Durian is the King of Thai fruit. It is also banned in most Asian hotels and airports. Durian’s aroma is sometimes likened to cat vomit, or that dead animal that’s been hidden somewhere in your house for three days — in the middle of summer. I tried durian for the first time during my villages interview trip. The taste and texture are pleasant and custardy. To get to this taste, though, one must be able to ignore the reek emanating from the fruit.
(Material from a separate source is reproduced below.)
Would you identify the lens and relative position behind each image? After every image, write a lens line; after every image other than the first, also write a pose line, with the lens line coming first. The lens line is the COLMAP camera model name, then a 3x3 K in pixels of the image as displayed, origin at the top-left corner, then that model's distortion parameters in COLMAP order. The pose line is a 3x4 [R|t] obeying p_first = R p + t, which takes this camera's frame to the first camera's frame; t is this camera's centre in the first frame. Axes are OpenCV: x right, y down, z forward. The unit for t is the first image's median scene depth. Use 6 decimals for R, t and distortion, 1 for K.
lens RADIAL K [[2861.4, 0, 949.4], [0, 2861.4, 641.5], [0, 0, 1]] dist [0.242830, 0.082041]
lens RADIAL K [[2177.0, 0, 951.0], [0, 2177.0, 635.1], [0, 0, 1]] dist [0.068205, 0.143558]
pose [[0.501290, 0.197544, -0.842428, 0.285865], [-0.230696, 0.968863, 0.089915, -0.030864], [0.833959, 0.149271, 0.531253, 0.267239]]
Now that I have tried SE Asia’s most popular fruit, and held it down, I was affably force-fed durian at every local house. Durian is in season right now, so it’s cheap, and everyone has a large supply. Despite my protests, Mai, my translator, would announce at every house we visited “she eats durian.” This statement immediately summoned a spiky fruit and a butcher’s knife. I think I am now immune to the scent, and while I do not hate the taste, I cannot say it holds the same appeal as mangosteen: the Queen of Thai fruit. Yet over the last 10 days I have more then made up for my three years abstaining from the stinky fruit.
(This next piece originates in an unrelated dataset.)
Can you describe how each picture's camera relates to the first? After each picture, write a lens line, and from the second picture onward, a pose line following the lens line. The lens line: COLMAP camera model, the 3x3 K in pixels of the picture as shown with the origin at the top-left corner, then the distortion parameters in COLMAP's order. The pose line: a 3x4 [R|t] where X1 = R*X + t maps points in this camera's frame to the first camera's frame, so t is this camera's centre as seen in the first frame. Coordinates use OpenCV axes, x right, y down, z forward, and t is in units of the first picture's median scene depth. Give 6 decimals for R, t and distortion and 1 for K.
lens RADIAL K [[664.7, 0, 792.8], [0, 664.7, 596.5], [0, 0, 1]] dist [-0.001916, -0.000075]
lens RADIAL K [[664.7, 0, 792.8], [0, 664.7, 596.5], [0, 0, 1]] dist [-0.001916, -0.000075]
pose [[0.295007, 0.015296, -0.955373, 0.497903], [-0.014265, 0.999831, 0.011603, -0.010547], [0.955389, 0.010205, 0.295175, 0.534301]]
I just returned from a 10-day excursion into the villages where Andaman Discoveries works. I visited 5 villages, and interviewed 22 tourism stakeholders. Interviews were conducted in a typically relaxed Thai fashion. Distractions were frequent. An enormous cat head-butted me for 40 minutes as I attempted to take notes. A toddler tried to steal my phone. TVs blared in the background. Neighbors stopped by for a chat, or just to get a look at the farang visitor.
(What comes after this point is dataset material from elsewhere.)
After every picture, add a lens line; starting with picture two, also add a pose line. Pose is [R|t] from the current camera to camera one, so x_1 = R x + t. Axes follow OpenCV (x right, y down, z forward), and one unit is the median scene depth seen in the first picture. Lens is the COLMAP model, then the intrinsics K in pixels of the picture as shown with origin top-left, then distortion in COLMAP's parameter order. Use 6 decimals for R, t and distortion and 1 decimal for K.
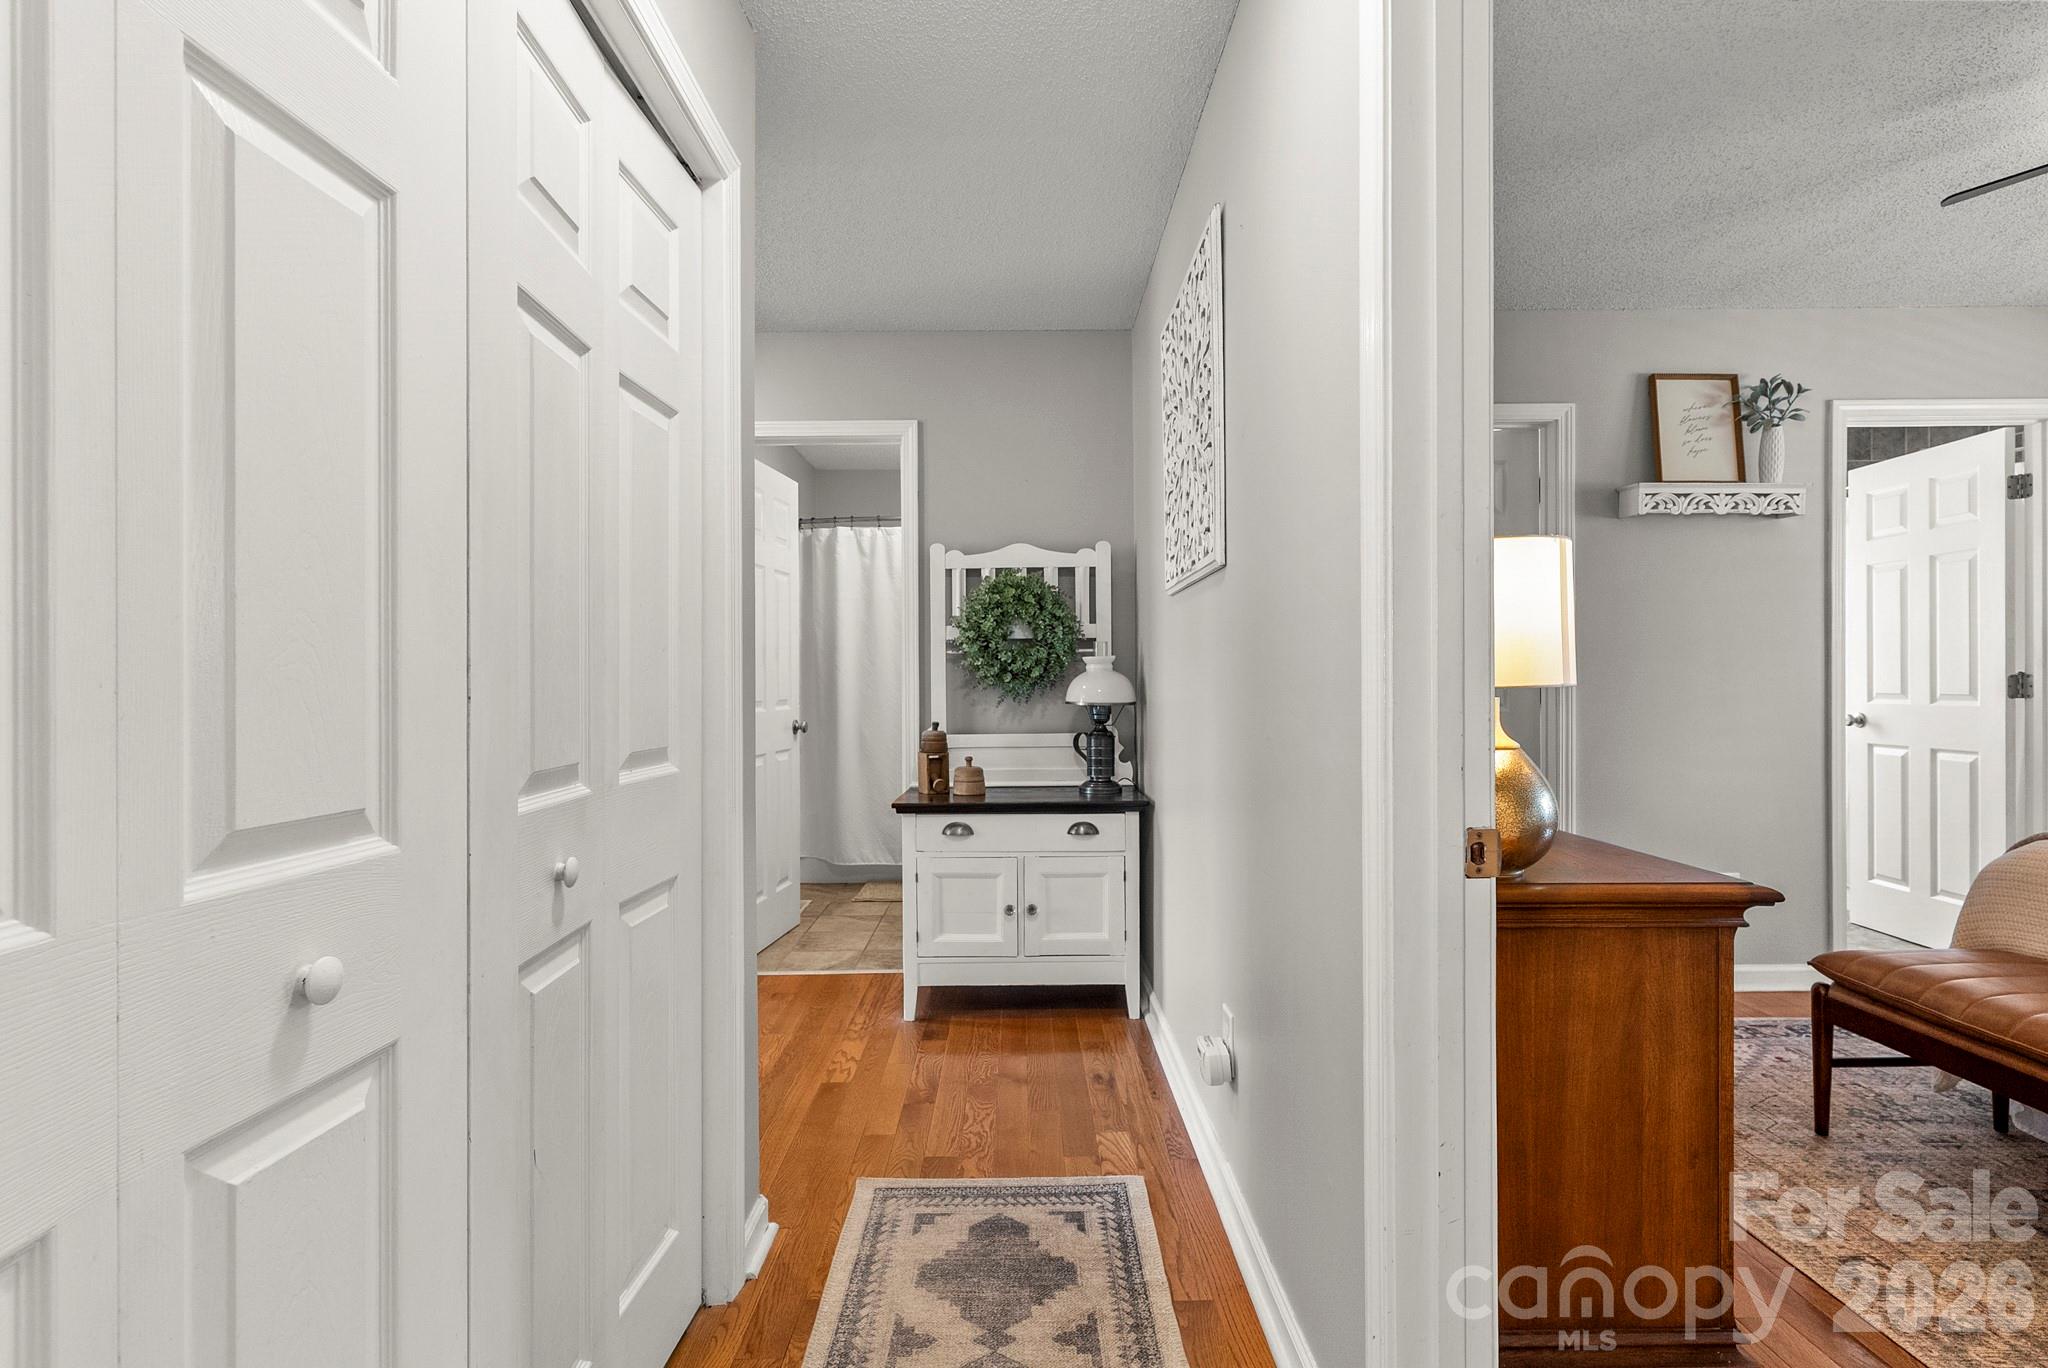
lens RADIAL K [[979.7, 0, 1024.0], [0, 979.7, 684.0], [0, 0, 1]] dist [0.000960, -0.000375]
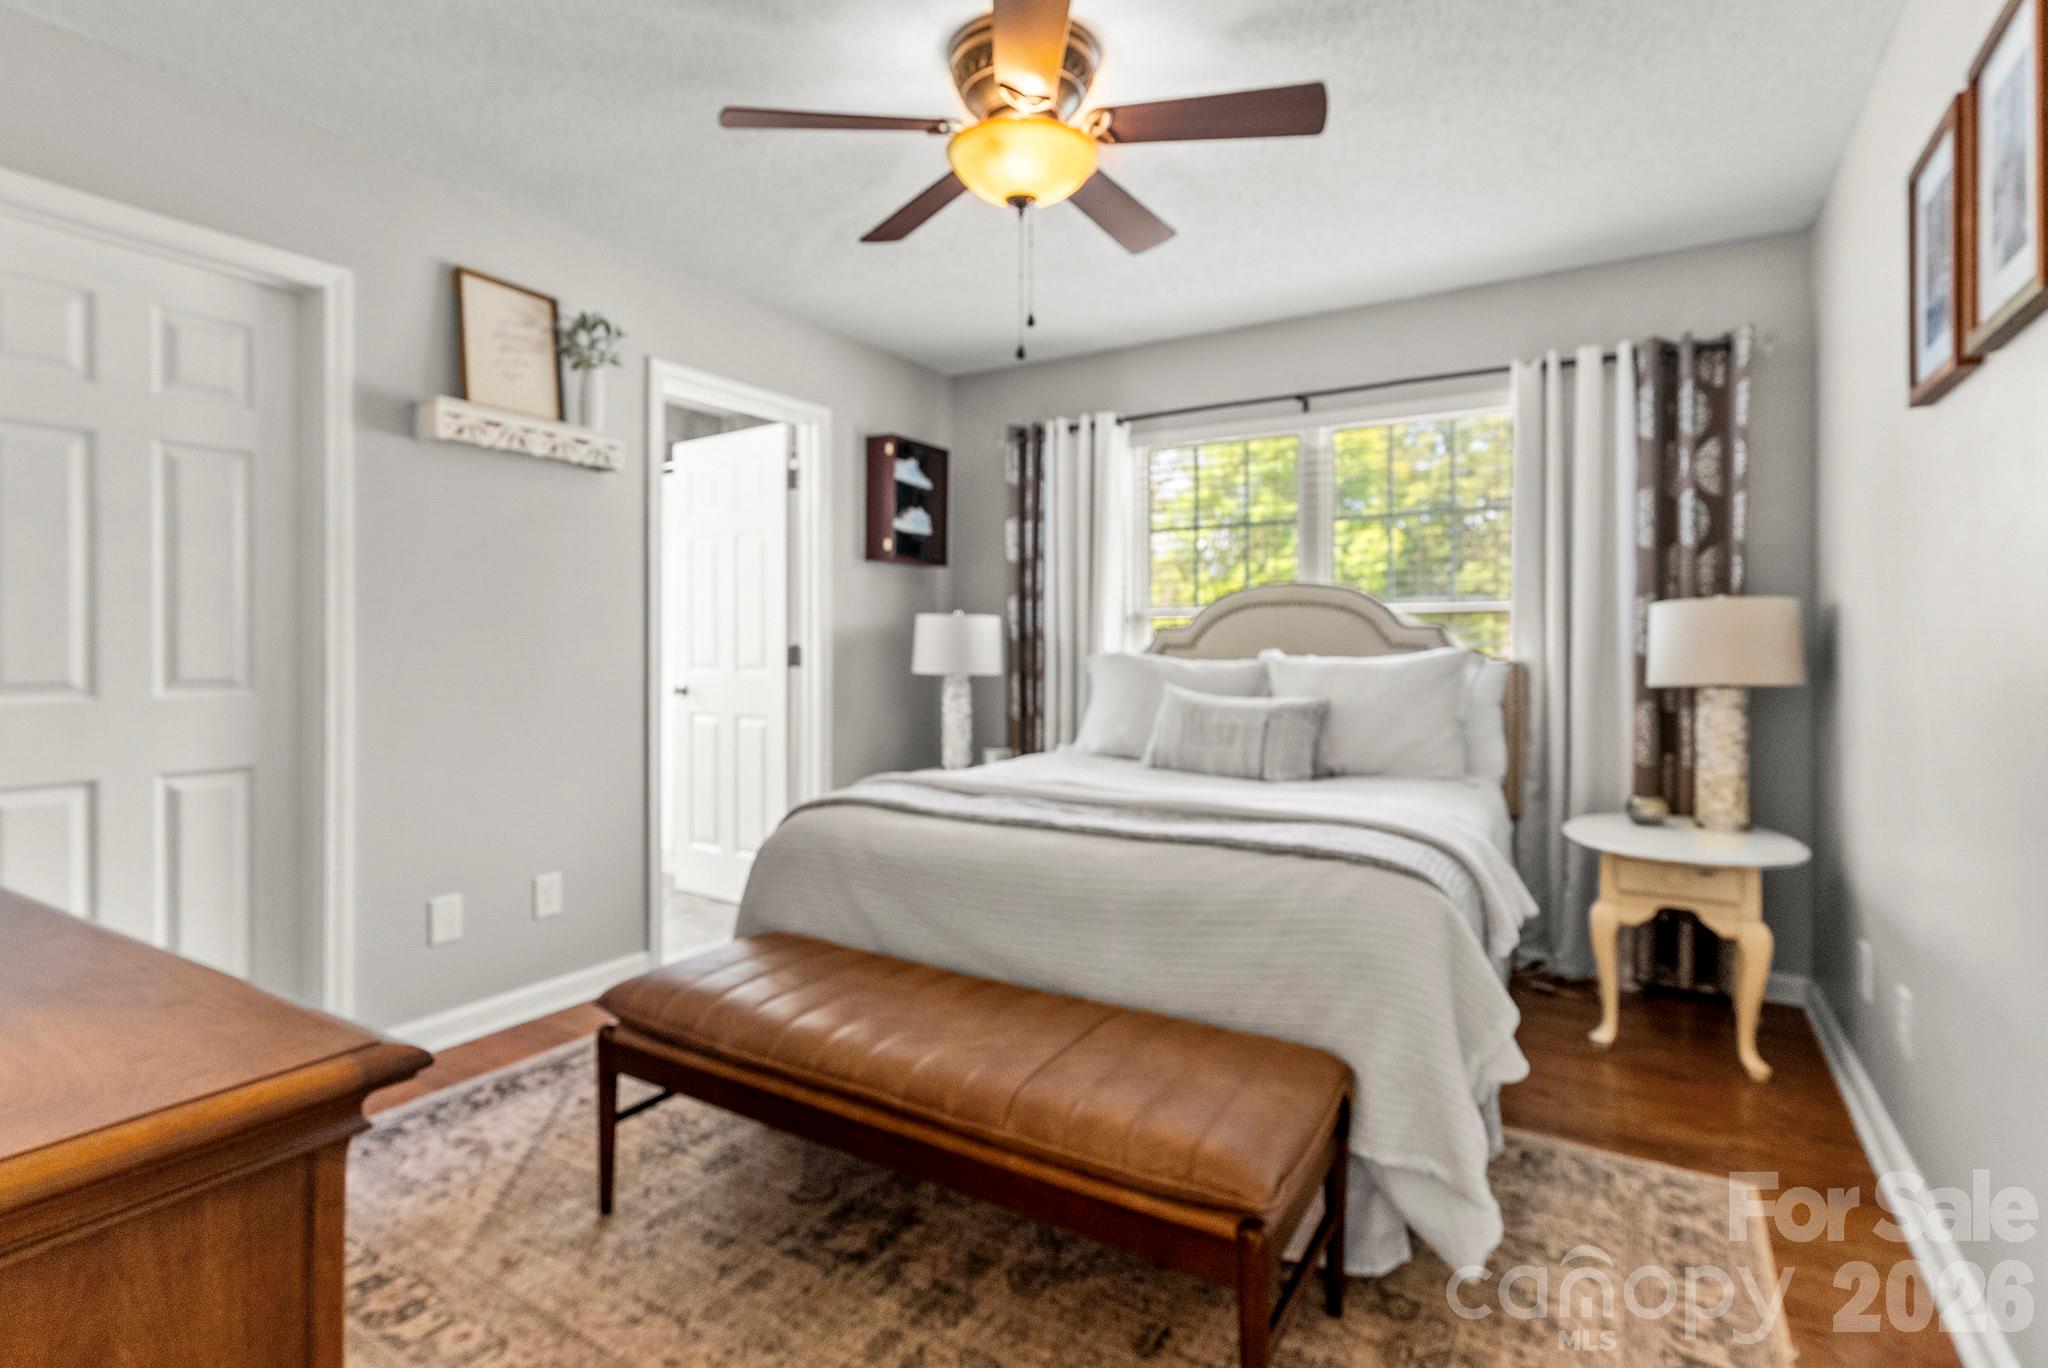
lens RADIAL K [[1020.3, 0, 1022.2], [0, 1020.3, 650.6], [0, 0, 1]] dist [0.028179, -0.000076]
pose [[0.534975, 0.004016, 0.844859, 0.207654], [-0.000384, 0.999990, -0.004510, 0.000179], [-0.844868, 0.002088, 0.534971, 0.190515]]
Per Thai custom we sat on the floor throughout the interviews. Floors were generally tile or concrete. Sometimes there was a woven mat. Sitting on hard floors for such long stretches caused both physical and cultural pain. In Thailand it is the height of rudeness to point the bottom of your feet at another person. After about ten minutes sitting, though, one of my legs always falls asleep, or my ankle hurts, or my knee is sore. I find myself trying to shift positions unobtrusively, so I don’t distract from the interview. At the same time I must contort myself to avoid showing the soles of my feet to anyone in the house. Most Thais are polite enough to ignore my farang fidgeting even as they sit perfectly immobile for 30 minute stretches. Despite a decent bit of yoga, my knees cannot tolerate half lotus for more than 10 minutes at a time.
One initial interview impression is of an emerging anti-litter norm. Across Asia I’ve watched people throw plastic to the ground casually. Sometimes people will even toss rubbish on the sidewalk when they’re only meters from a bin.
Tourism has also increased people’s feeling of pride in their villages. Maintaining a clean appearance is associated with that pride. Many locals cited new-found feelings of guilt when they see tourists picking up trash. Local youth groups also do trash cleanups. Between guilt over other people collecting litter and local pride people have mostly stopped littering. Many people even said they became angry over non-local Thais passing through and tossing wrappers on the street. Witnessing the rapid emergence of this anti-litter norm is fascinating. Litter is a massive problem in the developing world. As a westerner used to a relatively clean environment, free of plastic covering trees and bushes, it is easy to forget the US was equally litter prone only recently.
I have seen a bit of trash of the roadside, but people told me it is all because of the goats. Goats don’t have any social norms. Despite their polluting the goats do provide an all natural composting service.